AIM OF THE EXERCISE: Filter these entries so that only lines with the word "client" remain.

---------- RECORDS FOR THE TASK

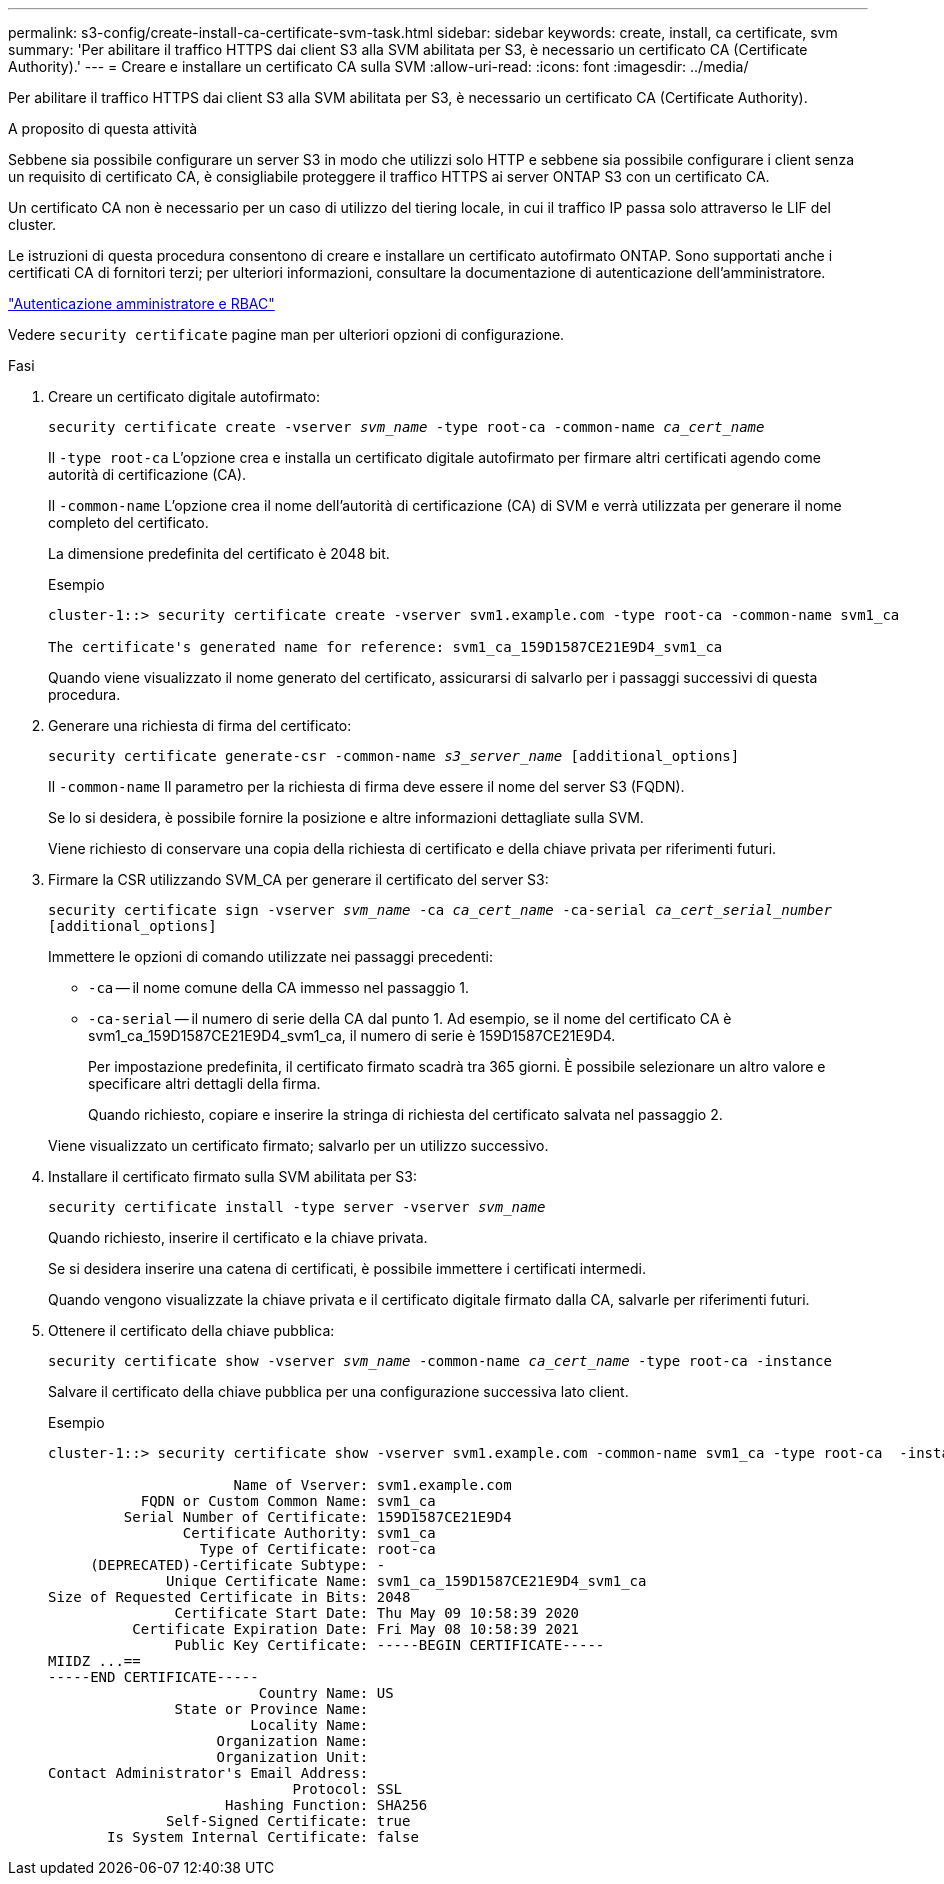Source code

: ---
permalink: s3-config/create-install-ca-certificate-svm-task.html 
sidebar: sidebar 
keywords: create, install, ca certificate, svm 
summary: 'Per abilitare il traffico HTTPS dai client S3 alla SVM abilitata per S3, è necessario un certificato CA (Certificate Authority).' 
---
= Creare e installare un certificato CA sulla SVM
:allow-uri-read: 
:icons: font
:imagesdir: ../media/


[role="lead"]
Per abilitare il traffico HTTPS dai client S3 alla SVM abilitata per S3, è necessario un certificato CA (Certificate Authority).

.A proposito di questa attività
Sebbene sia possibile configurare un server S3 in modo che utilizzi solo HTTP e sebbene sia possibile configurare i client senza un requisito di certificato CA, è consigliabile proteggere il traffico HTTPS ai server ONTAP S3 con un certificato CA.

Un certificato CA non è necessario per un caso di utilizzo del tiering locale, in cui il traffico IP passa solo attraverso le LIF del cluster.

Le istruzioni di questa procedura consentono di creare e installare un certificato autofirmato ONTAP. Sono supportati anche i certificati CA di fornitori terzi; per ulteriori informazioni, consultare la documentazione di autenticazione dell'amministratore.

link:../authentication/index.html["Autenticazione amministratore e RBAC"]

Vedere `security certificate` pagine man per ulteriori opzioni di configurazione.

.Fasi
. Creare un certificato digitale autofirmato:
+
`security certificate create -vserver _svm_name_ -type root-ca -common-name _ca_cert_name_`

+
Il `-type root-ca` L'opzione crea e installa un certificato digitale autofirmato per firmare altri certificati agendo come autorità di certificazione (CA).

+
Il `-common-name` L'opzione crea il nome dell'autorità di certificazione (CA) di SVM e verrà utilizzata per generare il nome completo del certificato.

+
La dimensione predefinita del certificato è 2048 bit.

+
Esempio

+
[listing]
----
cluster-1::> security certificate create -vserver svm1.example.com -type root-ca -common-name svm1_ca

The certificate's generated name for reference: svm1_ca_159D1587CE21E9D4_svm1_ca
----
+
Quando viene visualizzato il nome generato del certificato, assicurarsi di salvarlo per i passaggi successivi di questa procedura.

. Generare una richiesta di firma del certificato:
+
`security certificate generate-csr -common-name _s3_server_name_ [additional_options]`

+
Il `-common-name` Il parametro per la richiesta di firma deve essere il nome del server S3 (FQDN).

+
Se lo si desidera, è possibile fornire la posizione e altre informazioni dettagliate sulla SVM.

+
Viene richiesto di conservare una copia della richiesta di certificato e della chiave privata per riferimenti futuri.

. Firmare la CSR utilizzando SVM_CA per generare il certificato del server S3:
+
`security certificate sign -vserver _svm_name_ -ca _ca_cert_name_ -ca-serial _ca_cert_serial_number_ [additional_options]`

+
Immettere le opzioni di comando utilizzate nei passaggi precedenti:

+
** `-ca` -- il nome comune della CA immesso nel passaggio 1.
** `-ca-serial` -- il numero di serie della CA dal punto 1. Ad esempio, se il nome del certificato CA è svm1_ca_159D1587CE21E9D4_svm1_ca, il numero di serie è 159D1587CE21E9D4.


+
Per impostazione predefinita, il certificato firmato scadrà tra 365 giorni. È possibile selezionare un altro valore e specificare altri dettagli della firma.

+
Quando richiesto, copiare e inserire la stringa di richiesta del certificato salvata nel passaggio 2.

+
Viene visualizzato un certificato firmato; salvarlo per un utilizzo successivo.

. Installare il certificato firmato sulla SVM abilitata per S3:
+
`security certificate install -type server -vserver _svm_name_`

+
Quando richiesto, inserire il certificato e la chiave privata.

+
Se si desidera inserire una catena di certificati, è possibile immettere i certificati intermedi.

+
Quando vengono visualizzate la chiave privata e il certificato digitale firmato dalla CA, salvarle per riferimenti futuri.

. Ottenere il certificato della chiave pubblica:
+
`security certificate show -vserver _svm_name_ -common-name _ca_cert_name_ -type root-ca -instance`

+
Salvare il certificato della chiave pubblica per una configurazione successiva lato client.

+
Esempio

+
[listing]
----
cluster-1::> security certificate show -vserver svm1.example.com -common-name svm1_ca -type root-ca  -instance

                      Name of Vserver: svm1.example.com
           FQDN or Custom Common Name: svm1_ca
         Serial Number of Certificate: 159D1587CE21E9D4
                Certificate Authority: svm1_ca
                  Type of Certificate: root-ca
     (DEPRECATED)-Certificate Subtype: -
              Unique Certificate Name: svm1_ca_159D1587CE21E9D4_svm1_ca
Size of Requested Certificate in Bits: 2048
               Certificate Start Date: Thu May 09 10:58:39 2020
          Certificate Expiration Date: Fri May 08 10:58:39 2021
               Public Key Certificate: -----BEGIN CERTIFICATE-----
MIIDZ ...==
-----END CERTIFICATE-----
                         Country Name: US
               State or Province Name:
                        Locality Name:
                    Organization Name:
                    Organization Unit:
Contact Administrator's Email Address:
                             Protocol: SSL
                     Hashing Function: SHA256
              Self-Signed Certificate: true
       Is System Internal Certificate: false
----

--------------------

PROBLEM SOLUTION:
summary: 'Per abilitare il traffico HTTPS dai client S3 alla SVM abilitata per S3, è necessario un certificato CA (Certificate Authority).' 
Per abilitare il traffico HTTPS dai client S3 alla SVM abilitata per S3, è necessario un certificato CA (Certificate Authority).
Sebbene sia possibile configurare un server S3 in modo che utilizzi solo HTTP e sebbene sia possibile configurare i client senza un requisito di certificato CA, è consigliabile proteggere il traffico HTTPS ai server ONTAP S3 con un certificato CA.
Salvare il certificato della chiave pubblica per una configurazione successiva lato client.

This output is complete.